**Your task**
Go to the line containing "right hip: (160, 162)" in the records below and print it and every following line exactly, on through the line containing "left ear: (172, 63)", then stop.
*** Exercise material ***
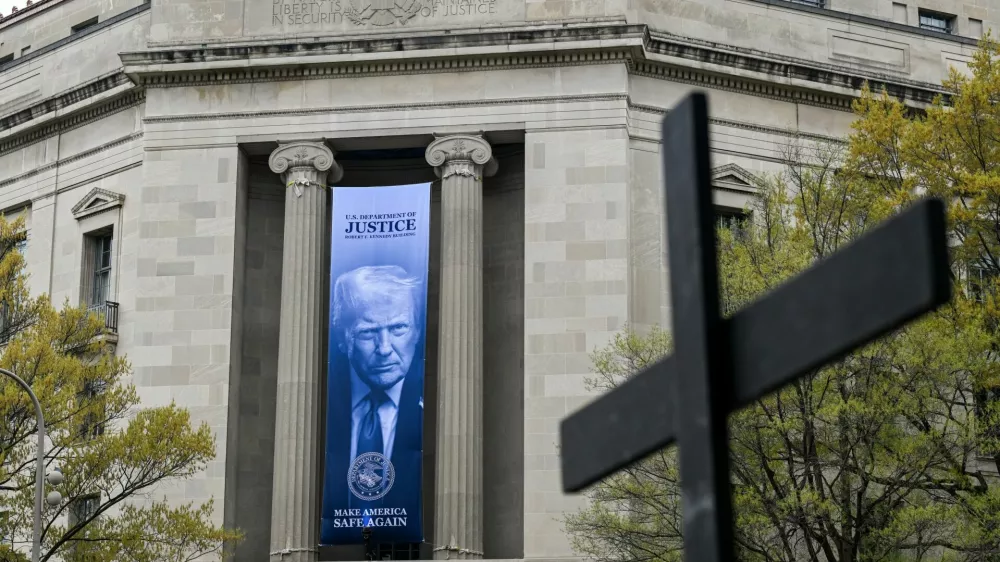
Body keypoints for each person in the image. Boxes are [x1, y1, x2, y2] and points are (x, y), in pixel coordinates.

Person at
***
*** Exercise material ***
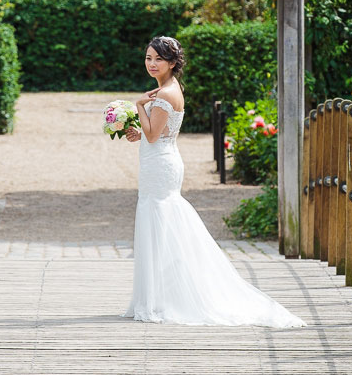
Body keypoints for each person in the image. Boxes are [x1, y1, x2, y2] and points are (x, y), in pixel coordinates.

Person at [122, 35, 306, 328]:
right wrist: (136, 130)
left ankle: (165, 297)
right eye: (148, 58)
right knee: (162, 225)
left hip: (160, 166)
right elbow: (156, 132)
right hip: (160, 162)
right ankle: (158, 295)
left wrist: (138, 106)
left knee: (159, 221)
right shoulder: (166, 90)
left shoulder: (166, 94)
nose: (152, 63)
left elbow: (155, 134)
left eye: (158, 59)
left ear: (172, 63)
***
**Task output**
right hip: (160, 162)
right ankle: (158, 295)
left wrist: (138, 106)
left knee: (159, 221)
right shoulder: (166, 90)
left shoulder: (166, 94)
nose: (152, 63)
left elbow: (155, 134)
left eye: (158, 59)
left ear: (172, 63)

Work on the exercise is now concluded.